DESCRIPTION OF THE TASK
Output the data verbatim, minus the images.

THE INPUT
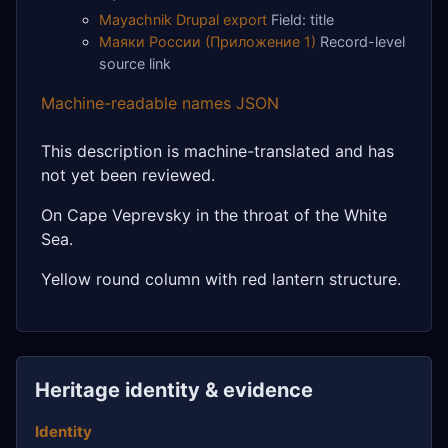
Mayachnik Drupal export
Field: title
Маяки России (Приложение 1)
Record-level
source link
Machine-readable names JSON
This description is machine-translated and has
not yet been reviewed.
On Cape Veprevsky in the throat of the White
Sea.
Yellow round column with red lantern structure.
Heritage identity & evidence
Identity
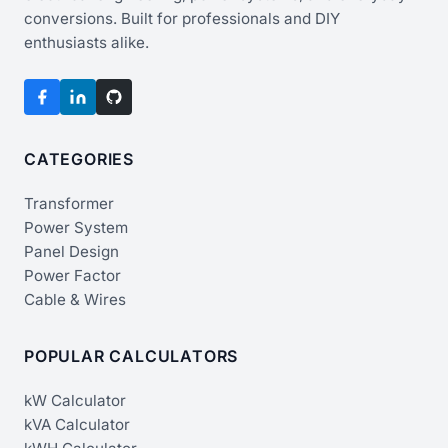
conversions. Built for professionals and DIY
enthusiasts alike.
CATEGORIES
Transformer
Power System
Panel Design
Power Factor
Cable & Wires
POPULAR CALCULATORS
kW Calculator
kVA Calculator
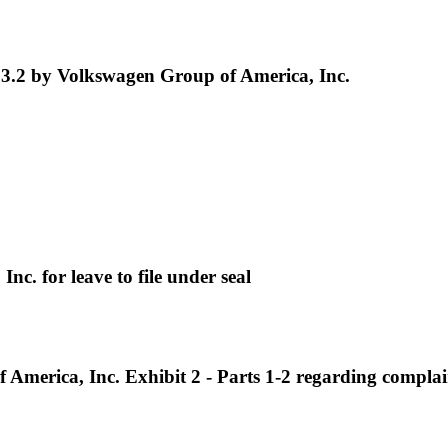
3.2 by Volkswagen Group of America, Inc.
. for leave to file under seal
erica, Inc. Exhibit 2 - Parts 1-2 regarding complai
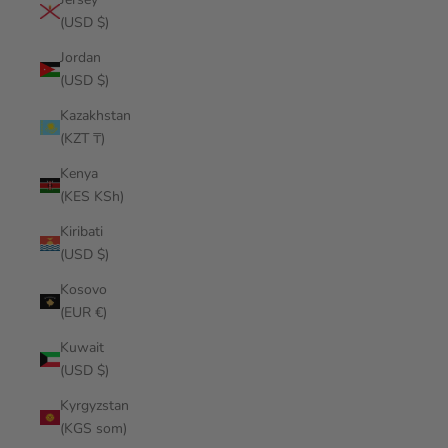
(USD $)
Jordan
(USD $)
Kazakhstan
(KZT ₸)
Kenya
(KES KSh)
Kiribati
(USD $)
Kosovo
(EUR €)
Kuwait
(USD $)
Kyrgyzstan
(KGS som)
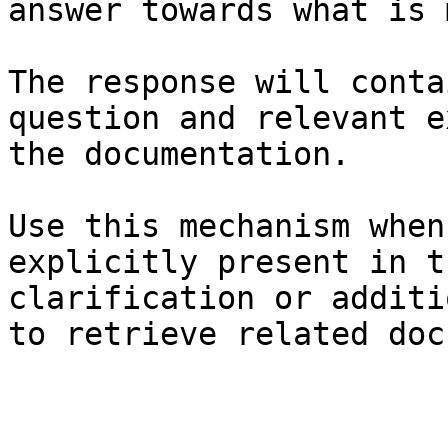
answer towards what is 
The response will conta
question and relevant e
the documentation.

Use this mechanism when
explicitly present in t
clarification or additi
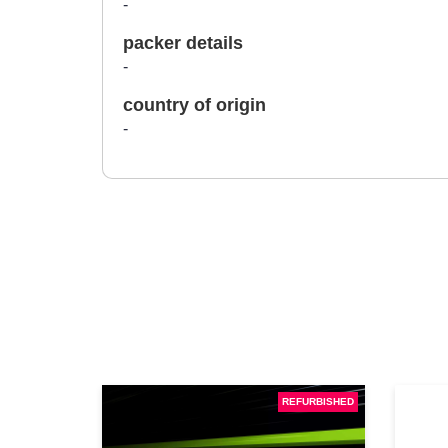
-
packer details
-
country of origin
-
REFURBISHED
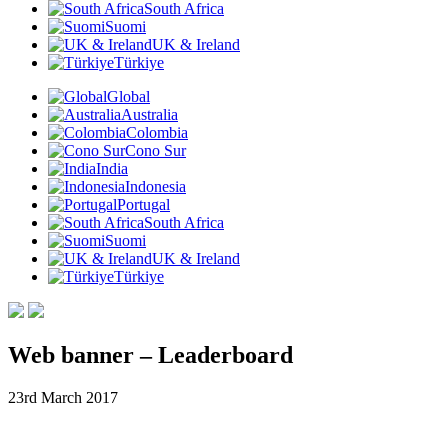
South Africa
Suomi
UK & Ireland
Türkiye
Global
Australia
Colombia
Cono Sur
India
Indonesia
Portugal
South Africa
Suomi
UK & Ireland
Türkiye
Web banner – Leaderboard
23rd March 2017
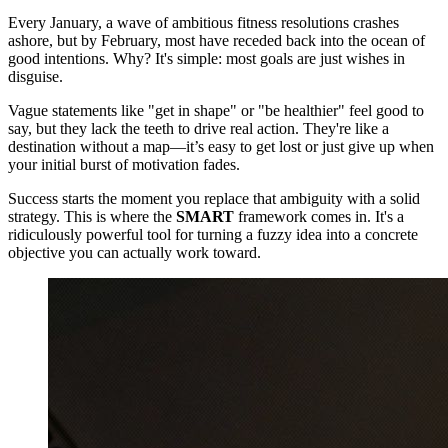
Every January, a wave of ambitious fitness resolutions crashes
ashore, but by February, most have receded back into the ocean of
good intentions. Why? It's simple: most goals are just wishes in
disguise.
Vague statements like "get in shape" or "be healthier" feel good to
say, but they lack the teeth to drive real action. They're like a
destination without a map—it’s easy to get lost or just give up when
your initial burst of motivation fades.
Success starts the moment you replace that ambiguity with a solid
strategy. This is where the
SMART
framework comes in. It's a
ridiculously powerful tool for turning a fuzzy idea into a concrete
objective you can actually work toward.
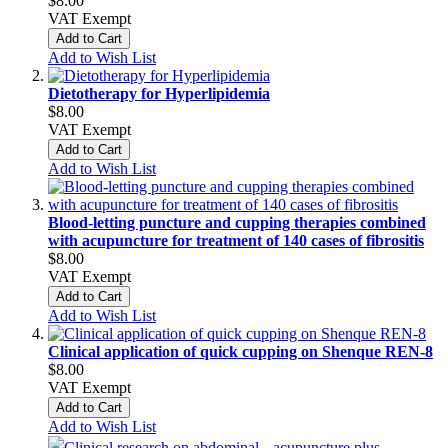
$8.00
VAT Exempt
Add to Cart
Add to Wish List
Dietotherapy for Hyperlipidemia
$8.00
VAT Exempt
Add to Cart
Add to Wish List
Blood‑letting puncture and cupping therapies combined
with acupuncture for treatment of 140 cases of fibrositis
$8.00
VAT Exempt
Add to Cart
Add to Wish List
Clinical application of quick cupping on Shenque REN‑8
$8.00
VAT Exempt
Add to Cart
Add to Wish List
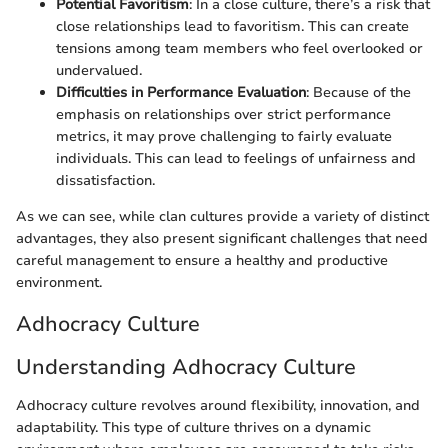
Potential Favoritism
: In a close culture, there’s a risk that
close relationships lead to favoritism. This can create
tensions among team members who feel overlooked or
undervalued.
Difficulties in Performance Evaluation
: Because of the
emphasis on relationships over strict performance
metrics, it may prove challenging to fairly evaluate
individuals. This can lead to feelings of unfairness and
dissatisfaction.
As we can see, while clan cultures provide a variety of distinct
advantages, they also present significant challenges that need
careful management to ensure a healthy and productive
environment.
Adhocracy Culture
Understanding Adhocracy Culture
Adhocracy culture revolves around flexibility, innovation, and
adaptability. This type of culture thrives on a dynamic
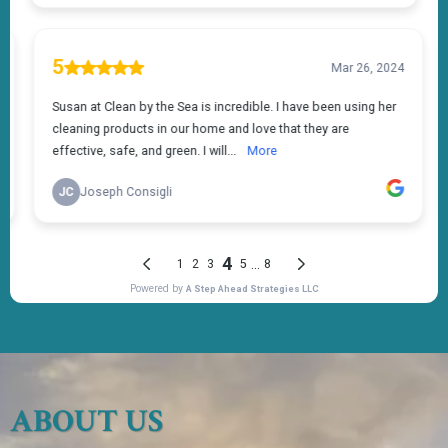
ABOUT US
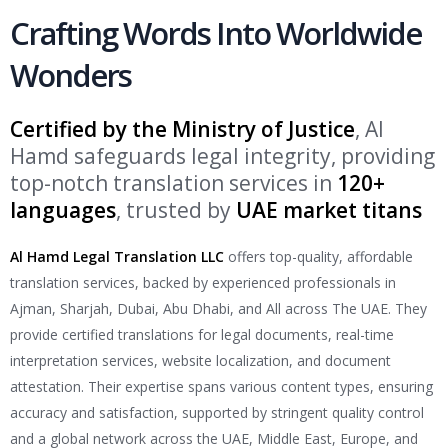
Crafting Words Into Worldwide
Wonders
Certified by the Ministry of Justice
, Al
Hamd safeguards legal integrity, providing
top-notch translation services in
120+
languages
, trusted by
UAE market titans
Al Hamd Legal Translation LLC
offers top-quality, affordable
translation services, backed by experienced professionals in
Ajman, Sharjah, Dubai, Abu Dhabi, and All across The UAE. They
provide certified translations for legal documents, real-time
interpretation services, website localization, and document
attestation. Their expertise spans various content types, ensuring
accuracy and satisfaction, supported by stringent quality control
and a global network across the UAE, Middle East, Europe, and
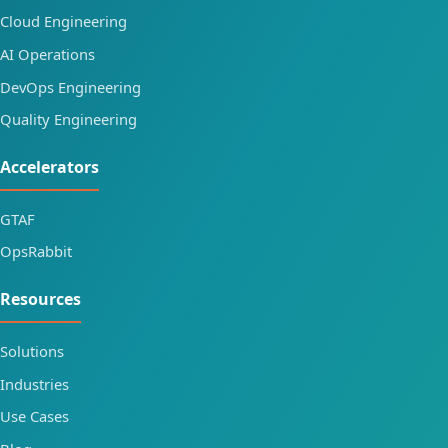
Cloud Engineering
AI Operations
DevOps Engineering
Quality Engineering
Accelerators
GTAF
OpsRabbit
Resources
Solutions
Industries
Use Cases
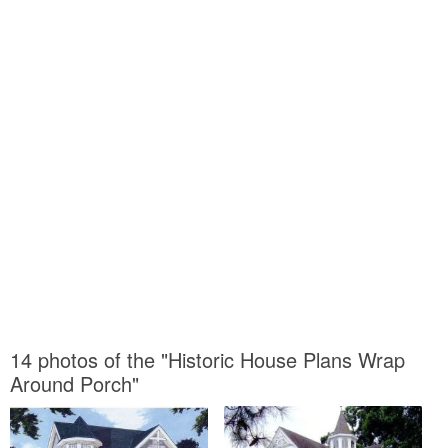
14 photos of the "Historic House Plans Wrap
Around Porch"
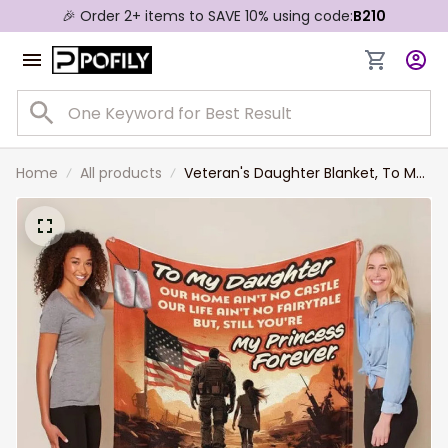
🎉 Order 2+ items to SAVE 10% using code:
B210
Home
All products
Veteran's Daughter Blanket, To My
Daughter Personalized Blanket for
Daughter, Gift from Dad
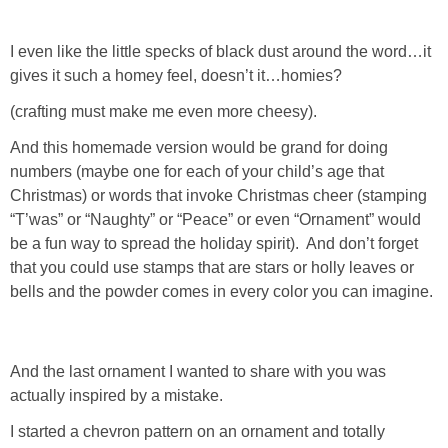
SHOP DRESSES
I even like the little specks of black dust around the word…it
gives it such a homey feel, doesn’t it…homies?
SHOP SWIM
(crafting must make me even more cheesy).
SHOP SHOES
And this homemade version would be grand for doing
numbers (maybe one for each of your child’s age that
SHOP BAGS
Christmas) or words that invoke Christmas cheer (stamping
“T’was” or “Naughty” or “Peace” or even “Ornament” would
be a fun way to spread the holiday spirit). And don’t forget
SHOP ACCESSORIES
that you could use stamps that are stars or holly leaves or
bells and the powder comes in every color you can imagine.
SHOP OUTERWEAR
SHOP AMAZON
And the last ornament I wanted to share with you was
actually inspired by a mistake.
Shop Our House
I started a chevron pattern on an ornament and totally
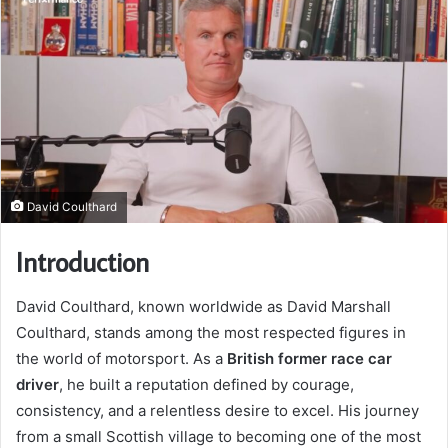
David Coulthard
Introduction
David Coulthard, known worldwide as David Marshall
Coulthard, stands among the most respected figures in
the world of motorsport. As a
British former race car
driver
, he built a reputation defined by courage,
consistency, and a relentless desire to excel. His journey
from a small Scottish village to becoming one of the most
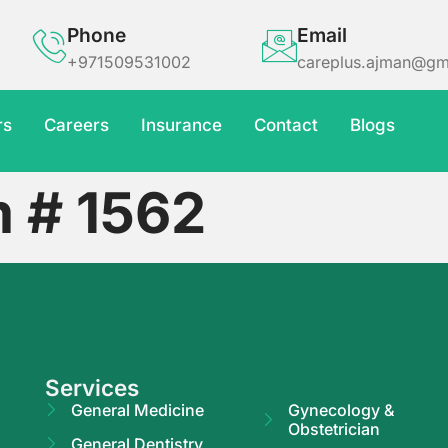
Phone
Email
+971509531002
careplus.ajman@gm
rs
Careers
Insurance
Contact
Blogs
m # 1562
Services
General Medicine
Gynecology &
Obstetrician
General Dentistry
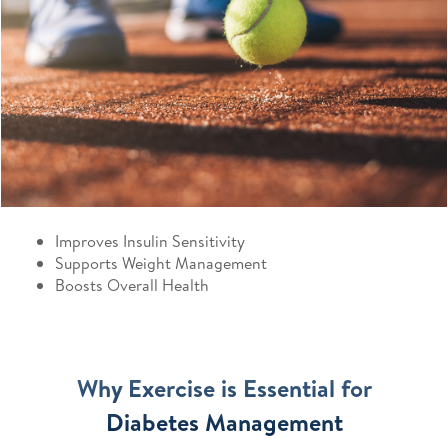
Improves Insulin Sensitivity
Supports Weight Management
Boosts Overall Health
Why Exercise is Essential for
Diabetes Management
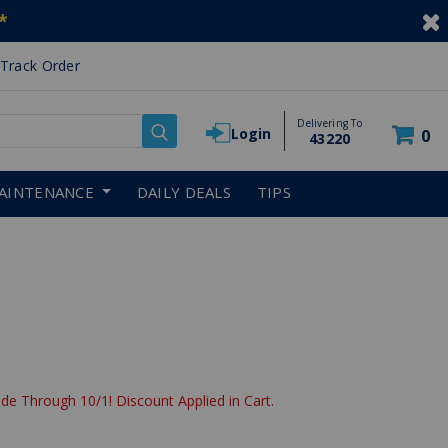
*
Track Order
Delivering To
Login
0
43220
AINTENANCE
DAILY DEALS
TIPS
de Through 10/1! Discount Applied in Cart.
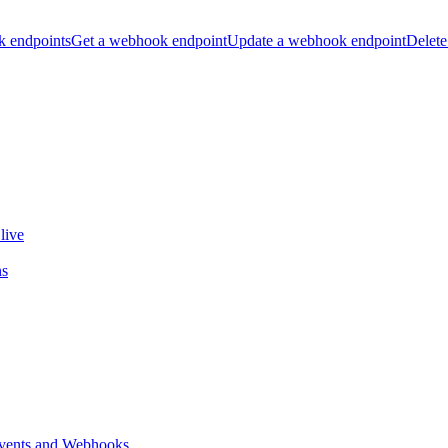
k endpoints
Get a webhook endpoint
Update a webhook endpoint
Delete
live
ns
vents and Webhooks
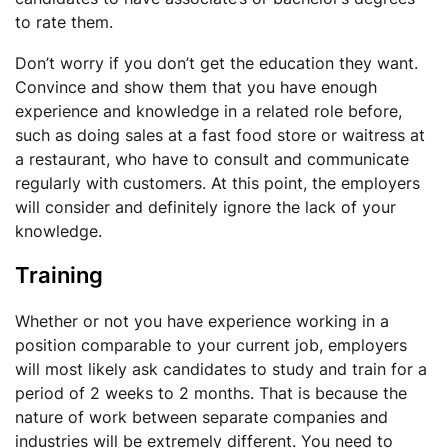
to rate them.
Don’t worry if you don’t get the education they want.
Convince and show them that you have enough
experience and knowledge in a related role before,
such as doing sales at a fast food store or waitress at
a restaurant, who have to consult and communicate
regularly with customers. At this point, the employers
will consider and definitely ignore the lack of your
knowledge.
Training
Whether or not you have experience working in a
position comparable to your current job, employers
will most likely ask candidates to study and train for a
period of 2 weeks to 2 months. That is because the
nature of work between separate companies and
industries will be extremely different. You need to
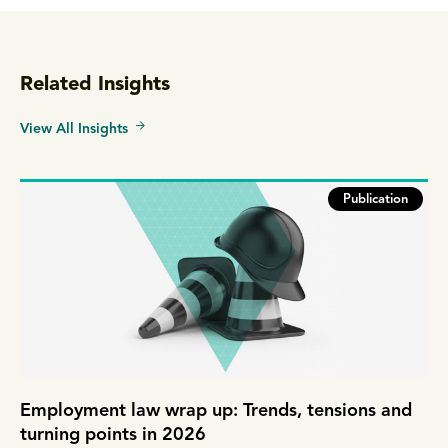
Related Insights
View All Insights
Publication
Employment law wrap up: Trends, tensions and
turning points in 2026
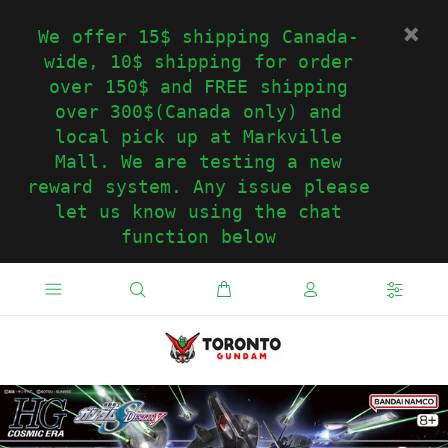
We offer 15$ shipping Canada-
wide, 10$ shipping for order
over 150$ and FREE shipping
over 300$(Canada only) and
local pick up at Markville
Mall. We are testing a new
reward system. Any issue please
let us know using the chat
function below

SOLUTION FOR THIS TASK
Mayachnik Drupal export
Field: title
Маяки России (Приложение 1)
Record-level
source link
Machine-readable names JSON
This description is machine-translated and has
not yet been reviewed.
On Cape Veprevsky in the throat of the White
Sea.
Yellow round column with red lantern structure.
Heritage identity & evidence
Identity
conversions. Built for professionals and DIY
enthusiasts alike.
CATEGORIES
Transformer
Power System
Panel Design
Power Factor
Cable & Wires
POPULAR CALCULATORS
kW Calculator
kVA Calculator
3.2 by Volkswagen Group of America, Inc.
. for leave to file under seal
erica, Inc. Exhibit 2 - Parts 1-2 regarding complai
(USD $)
Jordan
(USD $)
Kazakhstan
(KZT ₸)
Kenya
(KES KSh)
Kiribati
(USD $)
Kosovo
(EUR €)
Kuwait
(USD $)
Kyrgyzstan
(KGS som)
answer towards what is 
The response will conta
question and relevant e
the documentation.

Use this mechanism when
explicitly present in t
clarification or additi
-
packer details
-
country of origin
-
REFURBISHED
South Africa
Suomi
UK & Ireland
Türkiye
Global
Australia
Colombia
Cono Sur
India
Indonesia
Portugal
South Africa
Suomi
UK & Ireland
Türkiye
Web banner – Leaderboard
23rd March 2017
Every January, a wave of ambitious fitness resolutions crashes
ashore, but by February, most have receded back into the ocean of
good intentions. Why? It's simple: most goals are just wishes in
disguise.
Vague statements like "get in shape" or "be healthier" feel good to
say, but they lack the teeth to drive real action. They're like a
destination without a map—it’s easy to get lost or just give up when
your initial burst of motivation fades.
Success starts the moment you replace that ambiguity with a solid
strategy. This is where the
SMART
framework comes in. It's a
ridiculously powerful tool for turning a fuzzy idea into a concrete
objective you can actually work toward.
$8.00
VAT Exempt
Add to Cart
Add to Wish List
Dietotherapy for Hyperlipidemia
$8.00
VAT Exempt
Add to Cart
Add to Wish List
Blood‑letting puncture and cupping therapies combined
with acupuncture for treatment of 140 cases of fibrositis
$8.00
VAT Exempt
Add to Cart
Add to Wish List
Clinical application of quick cupping on Shenque REN‑8
$8.00
VAT Exempt
Add to Cart
Add to Wish List
Potential Favoritism
: In a close culture, there’s a risk that
close relationships lead to favoritism. This can create
tensions among team members who feel overlooked or
undervalued.
Difficulties in Performance Evaluation
: Because of the
emphasis on relationships over strict performance
metrics, it may prove challenging to fairly evaluate
individuals. This can lead to feelings of unfairness and
dissatisfaction.
As we can see, while clan cultures provide a variety of distinct
advantages, they also present significant challenges that need
careful management to ensure a healthy and productive
environment.
Adhocracy Culture
Understanding Adhocracy Culture
Adhocracy culture revolves around flexibility, innovation, and
adaptability. This type of culture thrives on a dynamic
ABOUT US
Crafting Words Into Worldwide
Wonders
Certified by the Ministry of Justice
, Al
Hamd safeguards legal integrity, providing
top-notch translation services in
120+
languages
, trusted by
UAE market titans
Al Hamd Legal Translation LLC
offers top-quality, affordable
translation services, backed by experienced professionals in
Ajman, Sharjah, Dubai, Abu Dhabi, and All across The UAE. They
provide certified translations for legal documents, real-time
interpretation services, website localization, and document
attestation. Their expertise spans various content types, ensuring
accuracy and satisfaction, supported by stringent quality control
and a global network across the UAE, Middle East, Europe, and
Cloud Engineering
AI Operations
DevOps Engineering
Quality Engineering
Accelerators
GTAF
OpsRabbit
Resources
Solutions
Industries
Use Cases
14 photos of the "Historic House Plans Wrap
Around Porch"
🎉 Order 2+ items to SAVE 10% using code:
B210
Home
All products
Veteran's Daughter Blanket, To My
Daughter Personalized Blanket for
Daughter, Gift from Dad
SHOP DRESSES
I even like the little specks of black dust around the word…it
gives it such a homey feel, doesn’t it…homies?
SHOP SWIM
(crafting must make me even more cheesy).
SHOP SHOES
And this homemade version would be grand for doing
numbers (maybe one for each of your child’s age that
SHOP BAGS
Christmas) or words that invoke Christmas cheer (stamping
“T’was” or “Naughty” or “Peace” or even “Ornament” would
be a fun way to spread the holiday spirit). And don’t forget
SHOP ACCESSORIES
that you could use stamps that are stars or holly leaves or
bells and the powder comes in every color you can imagine.
SHOP OUTERWEAR
SHOP AMAZON
And the last ornament I wanted to share with you was
actually inspired by a mistake.
Shop Our House
I started a chevron pattern on an ornament and totally
David Coulthard
Introduction
David Coulthard, known worldwide as David Marshall
Coulthard, stands among the most respected figures in
the world of motorsport. As a
British former race car
driver
, he built a reputation defined by courage,
consistency, and a relentless desire to excel. His journey
from a small Scottish village to becoming one of the most
Phone
Email
+971509531002
careplus.ajman@gm
rs
Careers
Insurance
Contact
Blogs
m # 1562
Services
General Medicine
Gynecology &
Obstetrician
General Dentistry
Improves Insulin Sensitivity
Supports Weight Management
Boosts Overall Health
Why Exercise is Essential for
Diabetes Management
*
Track Order
Delivering To
Login
0
43220
AINTENANCE
DAILY DEALS
TIPS
de Through 10/1! Discount Applied in Cart.
k endpoints
Get a webhook endpoint
Update a webhook endpoint
Delete
live
ns
vents and Webhooks
to rate them.
Don’t worry if you don’t get the education they want.
Convince and show them that you have enough
experience and knowledge in a related role before,
such as doing sales at a fast food store or waitress at
a restaurant, who have to consult and communicate
regularly with customers. At this point, the employers
will consider and definitely ignore the lack of your
knowledge.
Training
Whether or not you have experience working in a
position comparable to your current job, employers
will most likely ask candidates to study and train for a
period of 2 weeks to 2 months. That is because the
nature of work between separate companies and
industries will be extremely different. You need to
Related Insights
View All Insights
Publication
Employment law wrap up: Trends, tensions and
turning points in 2026
We offer 15$ shipping Canada-
wide, 10$ shipping for order
over 150$ and FREE shipping
over 300$(Canada only) and
local pick up at Markville
Mall. We are testing a new
reward system. Any issue please
let us know using the chat
function below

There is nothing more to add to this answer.